* TEXT PROVIDED:
--------------------

Worked on by:

Clean the data

This is very important on both datasets as you don't control the field-names yourself.

    Rename columns to remove spaces from the name and make them all lowercase.
    Look for the Na-values. Fix them if possible, using a couple of techniques before deciding which is best.
    Look for the Outliers. Fix them if needed, using a couple of techniques before deciding which is best.
    Look for (ordered) categoricals and label them as such.

Exploratory data analysis

    Show the outliers and try to explain them.
    Draw some graphs about features you find interesting.
    Look for correlations in your data.

Repeat

Both phases (cleaning and exploring) aren't two different steps in a process, but rather one large fuzzy mess of code. Something like:

    I'll give all the Na's the mean value.
    My graphs look strange, what is this peak doing at the mean?
    Is there a correlation between the value that has a lot of Na's and another column?
    Let's use the other column to fill in the Na's!

--------------------

* ACTIVITY LIST:
**a)** Please extract the part of the data-cleaning guide that opens with the words containing "Look for correlations" and closes with "in the Na's!".
**b)** What does the data-cleaning guide say to do when renaming columns?
The entries that follow are not needed for this work.

--------------------

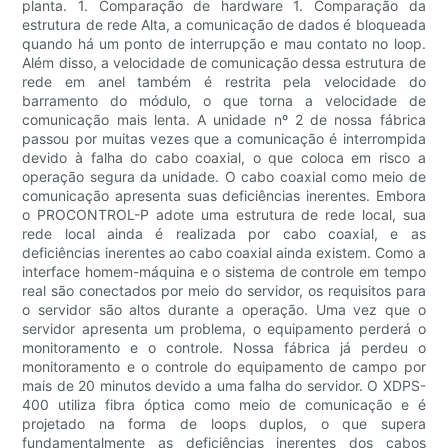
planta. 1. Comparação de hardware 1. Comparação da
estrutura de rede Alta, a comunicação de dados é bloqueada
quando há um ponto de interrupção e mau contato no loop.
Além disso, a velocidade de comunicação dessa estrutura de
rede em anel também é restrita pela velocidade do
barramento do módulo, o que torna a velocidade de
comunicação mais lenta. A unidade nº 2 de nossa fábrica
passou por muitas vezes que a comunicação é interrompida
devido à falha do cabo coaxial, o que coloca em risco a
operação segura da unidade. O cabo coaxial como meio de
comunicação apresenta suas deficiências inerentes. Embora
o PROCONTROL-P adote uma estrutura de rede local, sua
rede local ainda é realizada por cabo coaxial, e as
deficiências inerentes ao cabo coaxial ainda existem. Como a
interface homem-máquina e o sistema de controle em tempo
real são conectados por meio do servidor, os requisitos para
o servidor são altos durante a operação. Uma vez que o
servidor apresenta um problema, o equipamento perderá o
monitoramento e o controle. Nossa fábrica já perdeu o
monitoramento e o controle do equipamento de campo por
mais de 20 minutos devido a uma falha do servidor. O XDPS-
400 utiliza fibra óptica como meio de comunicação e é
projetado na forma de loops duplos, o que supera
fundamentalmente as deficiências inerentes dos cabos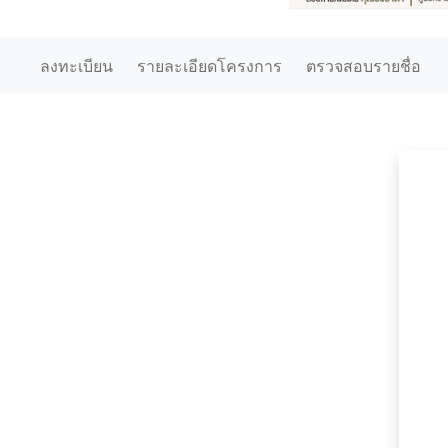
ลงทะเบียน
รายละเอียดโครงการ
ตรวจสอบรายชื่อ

--------------------

* ANSWERS FOR EACH ITEM:
**a)**
Look for correlations in your data.

Repeat

Both phases (cleaning and exploring) aren't two different steps in a process, but rather one large fuzzy mess of code. Something like:

    I'll give all the Na's the mean value.
    My graphs look strange, what is this peak doing at the mean?
    Is there a correlation between the value that has a lot of Na's and another column?
    Let's use the other column to fill in the Na's!

**b)** Remove spaces from the names and make them all lowercase.